Meagan Downing, a junior journalism major from Snyder, Texas, took part in the Baylor in Florence study abroad program this past summer. In this post, Meagan shares her impressions of discovering the “gorgeous town” that is often hidden from tourists.
My Florence
By Meagan Downing
Fireworks boom in the distance, showering an array of light on the windows and buildings. Below me, in a courtyard, cheers erupt and the children burst into song, banging their tambourines. A man in the building across from me switches on his lights to see what all the commotion is about. Somewhere nearby I hear tourists oohing and ahhing, wondering what the fireworks are for.
The day of San Giovanni draws to a close. I sit alone in my apartment at my window, taking it all in. I opted not to go out for a better view of the fireworks. Instead, I watch shards of light fly above the rooftops across from me and try to get a good photo of the mood ring sky. By the looks of it, most of my Florentine neighbors chose to do the same. Plus, Italy is playing England in the Euro Cup and no true Italian would dare miss that.
I no longer consider myself a tourist in this gorgeous town of Florence. I know too much. For instance, I can tell you that the kids in the courtyard are there with their rather large family that has big family dinners outside nearly every other night. As for the man who switched on his lights, his wife spends her days in the kitchen with her window open, filling the area between us with delicious smells.
These are the things I want to learn about a place and, thanks to my study abroad program, I am.
These are the things a regular tourist never gets the honor and privilege of experiencing.
The more time you spend in a place, the more connected you feel to it. When you have the amazing chance to live among the people of a foreign city, you quickly lose the sense of just visiting and become engrossed in the local way of life, and Italian life fascinates me.
The regular tourist, for example, doesn’t get to witness the conversation that takes place across the way from my apartment every Sunday evening and occasionally on other days. A woman in one building will be hanging out her laundry and the one below will be working in her kitchen, where she nearly always is. Then, the woman on the top floor will poke her head out and shout to one of them. Someone on the ground level whom I can’t see usually joins in too. Their husbands come and go, joining in on the conversation at times.
I honestly have no idea what they are saying to each other, but I make up fake conversations in my head. Talking about the laundry and whether it will rain tomorrow. How the kids are doing in school and what is for dinner tonight. I am sure some building gossip gets thrown in, too. Then, when the kids start to get restless and the husbands are hungry, they each pull back into their homes like a turtle into his shell and resume their own individual lives.
These moments capture my full attention. I always feel a strong feeling well up inside me to shout across the way and join in on the conversation. I don’t, though. Most of the time I feel like an intruder, some tourist that just got lost on her way to the Duomo, spying on them.

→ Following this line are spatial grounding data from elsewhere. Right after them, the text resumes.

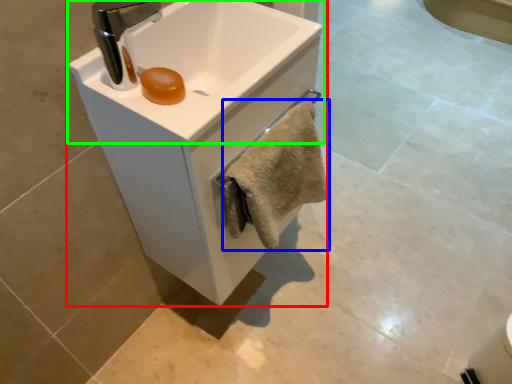
Question: Considering the real-world distances, which object is farthest from sink (highlighted by a red box)? bath towel (highlighted by a blue box) or sink (highlighted by a green box)?

Choices:
 (A) bath towel
 (B) sink

Answer: (A)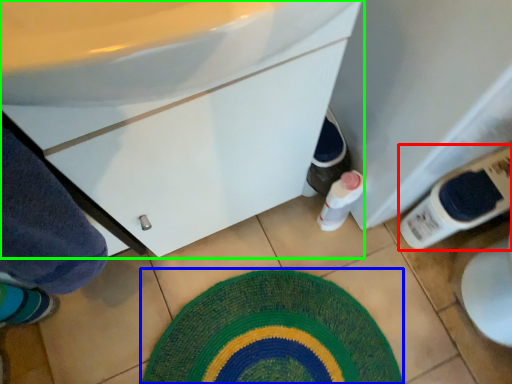
Question: Considering the real-world distances, which object is farthest from bottle (highlighted by a red box)? bath mat (highlighted by a blue box) or bathroom cabinet (highlighted by a green box)?

Choices:
 (A) bath mat
 (B) bathroom cabinet

Answer: (B)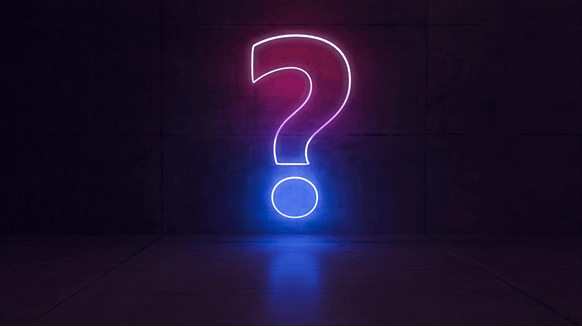
Where is `line where wall meets floor`? line where wall meets floor is located at coordinates (118, 237), (237, 236), (454, 236).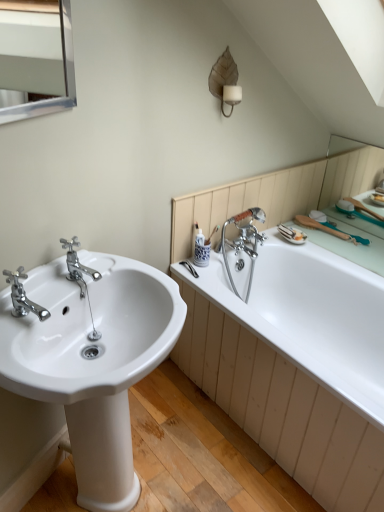
The image size is (384, 512). Describe the element at coordinates (23, 296) in the screenshot. I see `chrome metallic faucet at left, marked as the first tap in a front-to-back arrangement` at that location.

Describe the element at coordinates (37, 57) in the screenshot. This screenshot has width=384, height=512. I see `silver metallic medicine cabinet at upper left` at that location.

Image resolution: width=384 pixels, height=512 pixels. Find the location of `chrome metallic faucet at left, positioned as the first tap in back-to-front order`. chrome metallic faucet at left, positioned as the first tap in back-to-front order is located at coordinates (77, 265).

At what (x,y) coordinates should I click in order to perform the action: click on white glossy bathtub at right. Please return your answer as a coordinate pair (x, y). Looking at the image, I should click on tap(311, 316).

Describe the element at coordinates (311, 316) in the screenshot. I see `white glossy bathtub at right` at that location.

Locate an element on the screen. chrome metallic faucet at left, marked as the first tap in a front-to-back arrangement is located at coordinates (23, 296).

The width and height of the screenshot is (384, 512). In order to click on medicine cabinet above the white glossy bathtub at right (from a real-world perspective) in this screenshot , I will do `click(37, 57)`.

Considering the relative sizes of white glossy bathtub at right and silver metallic medicine cabinet at upper left in the image provided, is white glossy bathtub at right bigger than silver metallic medicine cabinet at upper left?

Yes.

From the image's perspective, which one is positioned lower, white glossy bathtub at right or silver metallic medicine cabinet at upper left?

white glossy bathtub at right appears lower in the image.

Does point (78, 385) appear closer or farther from the camera than point (21, 285)?

Point (78, 385) is positioned closer to the camera compared to point (21, 285).

From a real-world perspective, is white glossy sink at left positioned over chrome metallic faucet at left, marked as the first tap in a front-to-back arrangement, based on gravity?

No.

Can you confirm if white glossy sink at left is bigger than chrome metallic faucet at left, marked as the first tap in a front-to-back arrangement?

Indeed, white glossy sink at left has a larger size compared to chrome metallic faucet at left, marked as the first tap in a front-to-back arrangement.

Which of these two, matte brown leaf-shaped sconce at upper center or silver metallic medicine cabinet at upper left, is smaller?

With smaller size is silver metallic medicine cabinet at upper left.

From the image's perspective, between matte brown leaf-shaped sconce at upper center and silver metallic medicine cabinet at upper left, who is located below?

silver metallic medicine cabinet at upper left.

Is matte brown leaf-shaped sconce at upper center turned away from silver metallic medicine cabinet at upper left?

matte brown leaf-shaped sconce at upper center does not have its back to silver metallic medicine cabinet at upper left.

Considering the sizes of objects matte brown leaf-shaped sconce at upper center and silver metallic medicine cabinet at upper left in the image provided, who is thinner, matte brown leaf-shaped sconce at upper center or silver metallic medicine cabinet at upper left?

With smaller width is silver metallic medicine cabinet at upper left.

How far apart are chrome metallic faucet at left, which appears as the 2th tap when viewed from the back, and silver metallic medicine cabinet at upper left?

1.51 meters.

From the image's perspective, who appears lower, chrome metallic faucet at left, marked as the first tap in a front-to-back arrangement, or silver metallic medicine cabinet at upper left?

chrome metallic faucet at left, marked as the first tap in a front-to-back arrangement, appears lower in the image.

Is chrome metallic faucet at left, which appears as the 2th tap when viewed from the back, in front of or behind silver metallic medicine cabinet at upper left in the image?

Clearly, chrome metallic faucet at left, which appears as the 2th tap when viewed from the back, is behind silver metallic medicine cabinet at upper left.

From a real-world perspective, count 2nd taps downward from the silver metallic medicine cabinet at upper left and point to it. Please provide its 2D coordinates.

[(23, 296)]

From the image's perspective, is white glossy sink at left located above or below silver metallic medicine cabinet at upper left?

white glossy sink at left is below silver metallic medicine cabinet at upper left.

Visually, is white glossy sink at left positioned to the left or to the right of silver metallic medicine cabinet at upper left?

Clearly, white glossy sink at left is on the right of silver metallic medicine cabinet at upper left in the image.

Between white glossy sink at left and silver metallic medicine cabinet at upper left, which one is positioned behind?

silver metallic medicine cabinet at upper left is further from the camera.

Between chrome metallic faucet at left, positioned as the 2th tap in front-to-back order, and matte brown leaf-shaped sconce at upper center, which one has smaller width?

matte brown leaf-shaped sconce at upper center.

Could you tell me if chrome metallic faucet at left, positioned as the 2th tap in front-to-back order, is facing matte brown leaf-shaped sconce at upper center?

No, chrome metallic faucet at left, positioned as the 2th tap in front-to-back order, is not aimed at matte brown leaf-shaped sconce at upper center.

Identify the location of the 1st tap below the matte brown leaf-shaped sconce at upper center (from the image's perspective). This screenshot has height=512, width=384. (77, 265).

What's the angular difference between chrome metallic faucet at left, positioned as the first tap in back-to-front order, and matte brown leaf-shaped sconce at upper center's facing directions?

The facing directions of chrome metallic faucet at left, positioned as the first tap in back-to-front order, and matte brown leaf-shaped sconce at upper center are 20.3 degrees apart.

Can you confirm if white glossy sink at left is positioned to the left of chrome metallic faucet at left, positioned as the first tap in back-to-front order?

No, white glossy sink at left is not to the left of chrome metallic faucet at left, positioned as the first tap in back-to-front order.

Considering the positions of point (119, 447) and point (67, 243), is point (119, 447) closer or farther from the camera than point (67, 243)?

Point (119, 447) is positioned farther from the camera compared to point (67, 243).

Where is `medicine cabinet located in front of the white glossy bathtub at right`? The image size is (384, 512). medicine cabinet located in front of the white glossy bathtub at right is located at coordinates (37, 57).

From the image's perspective, count 1st taps upward from the white glossy sink at left and point to it. Please provide its 2D coordinates.

[(23, 296)]

When comparing their distances from chrome metallic faucet at left, positioned as the 2th tap in front-to-back order, does white glossy bathtub at right or silver metallic medicine cabinet at upper left seem closer?

Among the two, white glossy bathtub at right is located nearer to chrome metallic faucet at left, positioned as the 2th tap in front-to-back order.

From the image, which object appears to be farther from chrome metallic faucet at left, marked as the first tap in a front-to-back arrangement, silver metallic medicine cabinet at upper left or chrome metallic faucet at left, positioned as the first tap in back-to-front order?

silver metallic medicine cabinet at upper left is positioned further to the anchor chrome metallic faucet at left, marked as the first tap in a front-to-back arrangement.

Considering their positions, is chrome metallic faucet at left, positioned as the first tap in back-to-front order, positioned further to silver metallic medicine cabinet at upper left than white glossy bathtub at right?

Among the two, white glossy bathtub at right is located further to silver metallic medicine cabinet at upper left.

Based on their spatial positions, is white glossy bathtub at right or chrome metallic faucet at left, positioned as the 2th tap in front-to-back order, closer to white glossy sink at left?

chrome metallic faucet at left, positioned as the 2th tap in front-to-back order, is positioned closer to the anchor white glossy sink at left.

Considering their positions, is chrome metallic faucet at left, which appears as the 2th tap when viewed from the back, positioned further to white glossy sink at left than matte brown leaf-shaped sconce at upper center?

matte brown leaf-shaped sconce at upper center is positioned further to the anchor white glossy sink at left.

Estimate the real-world distances between objects in this image. Which object is closer to white glossy bathtub at right, chrome metallic faucet at left, positioned as the first tap in back-to-front order, or chrome metallic faucet at left, marked as the first tap in a front-to-back arrangement?

The object closer to white glossy bathtub at right is chrome metallic faucet at left, positioned as the first tap in back-to-front order.

From the picture: When comparing their distances from silver metallic medicine cabinet at upper left, does white glossy sink at left or white glossy bathtub at right seem further?

white glossy sink at left.

Looking at the image, which one is located closer to matte brown leaf-shaped sconce at upper center, white glossy bathtub at right or chrome metallic faucet at left, which appears as the 2th tap when viewed from the back?

white glossy bathtub at right is positioned closer to the anchor matte brown leaf-shaped sconce at upper center.

Locate an element on the screen. The height and width of the screenshot is (512, 384). sink between chrome metallic faucet at left, positioned as the 2th tap in front-to-back order, and white glossy bathtub at right, in the horizontal direction is located at coordinates (92, 360).

Image resolution: width=384 pixels, height=512 pixels. I want to click on bathtub between silver metallic medicine cabinet at upper left and white glossy sink at left in the vertical direction, so click(x=311, y=316).

This screenshot has height=512, width=384. What are the coordinates of `medicine cabinet between matte brown leaf-shaped sconce at upper center and white glossy bathtub at right vertically` in the screenshot? It's located at (37, 57).

At what (x,y) coordinates should I click in order to perform the action: click on tap between chrome metallic faucet at left, which appears as the 2th tap when viewed from the back, and white glossy bathtub at right. Please return your answer as a coordinate pair (x, y). Looking at the image, I should click on (77, 265).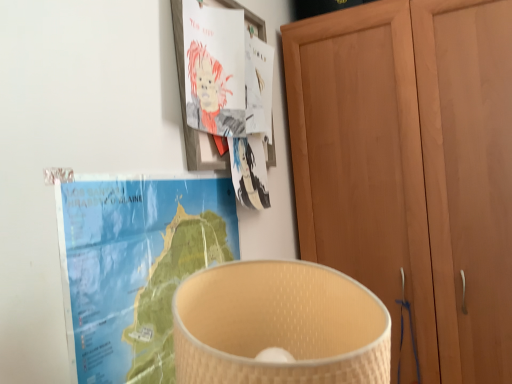
Question: From the image's perspective, relative to wooden cupboard at right, is blue paper map at upper left above or below?

Choices:
 (A) below
 (B) above

Answer: (A)

Question: Choose the correct answer: Is blue paper map at upper left inside wooden cupboard at right or outside it?

Choices:
 (A) inside
 (B) outside

Answer: (B)

Question: Considering the positions of blue paper map at upper left and wooden cupboard at right in the image, is blue paper map at upper left wider or thinner than wooden cupboard at right?

Choices:
 (A) thin
 (B) wide

Answer: (A)

Question: Considering their positions, is wooden cupboard at right located in front of or behind blue paper map at upper left?

Choices:
 (A) front
 (B) behind

Answer: (B)

Question: Does point (415, 332) appear closer or farther from the camera than point (117, 340)?

Choices:
 (A) closer
 (B) farther

Answer: (B)

Question: From a real-world perspective, is wooden cupboard at right above or below blue paper map at upper left?

Choices:
 (A) below
 (B) above

Answer: (A)

Question: Choose the correct answer: Is wooden cupboard at right inside blue paper map at upper left or outside it?

Choices:
 (A) outside
 (B) inside

Answer: (A)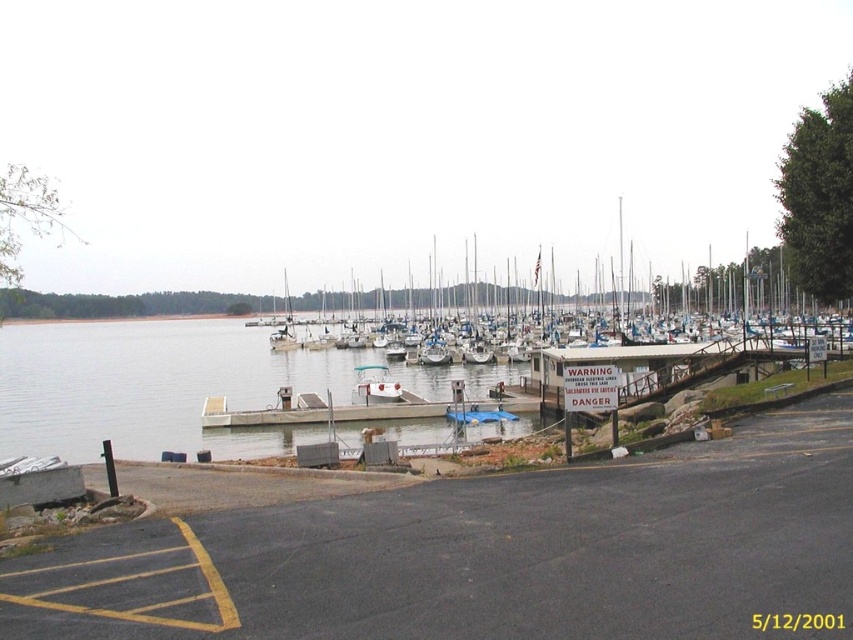
Who is lower down, black asphalt parking lot at lower left or white matte boats at center?

black asphalt parking lot at lower left is below.

Who is more forward, (x=553, y=509) or (x=711, y=288)?

Point (x=553, y=509)

Does point (582, 497) lie in front of point (717, 296)?

Yes, point (582, 497) is in front of point (717, 296).

Image resolution: width=853 pixels, height=640 pixels. Identify the location of black asphalt parking lot at lower left. (494, 554).

Is point (669, 548) farther from viewer compared to point (381, 397)?

No, it is not.

Can you confirm if black asphalt parking lot at lower left is positioned below white matte sailboat at center?

No.

Which is behind, point (498, 499) or point (387, 385)?

Positioned behind is point (387, 385).

Where is `black asphalt parking lot at lower left`? The image size is (853, 640). black asphalt parking lot at lower left is located at coordinates (494, 554).

Measure the distance between point (759,289) and camera.

Point (759,289) is 110.34 meters away from camera.

Can you confirm if white matte boats at center is positioned to the left of white matte sailboat at center?

No, white matte boats at center is not to the left of white matte sailboat at center.

Describe the element at coordinates (741, 296) in the screenshot. The width and height of the screenshot is (853, 640). I see `white matte boats at center` at that location.

Identify the location of white matte boats at center. [741, 296].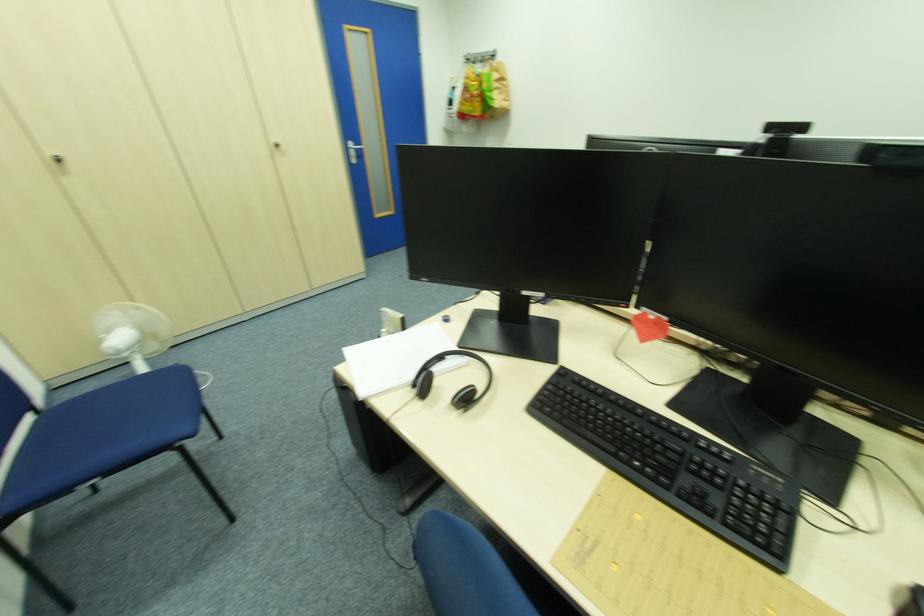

The Duomo, Michelangelo’s David and the “Gold Bridge” fascinate the regular tourists and those things are, without a doubt, remarkable. I pass by the Duomo every day, though, and I have seen it before. Now I am more interested in all the little things I pass on my way to school every day. The ink-covered room with the two massive printers that never seem to be running, the old man who is always bent over a bike, repairing away at his little shop, and the shop around the corner with all the crazy wigs on busts with fake noses. I want to know about the people in these places and the stories behind these businesses.
It is not wanting just to know about these people, but also getting to know them, too. Like the rude, snobby waitress who works around the corner from my apartment where I get my favorite pizza margherita take away after a long day. After my third visit, I finally got a smile and a name. After the fourth, I got a conversation. The people at Astor know me by name and at Mordilatte they always know exactly what I want.
These are the things that will make me want to come back or even live here permanently. I understand and have experienced the way life works here. It’s like I am in the in-crowd now.
The windows shake one more time as the last few fireworks assault the sky. The kids seem to be wearing out, but I still hear cheers letting me know that Italy is doing well. The man across from me has switched on his TV and is focused on the game. Florentine life moves on around me.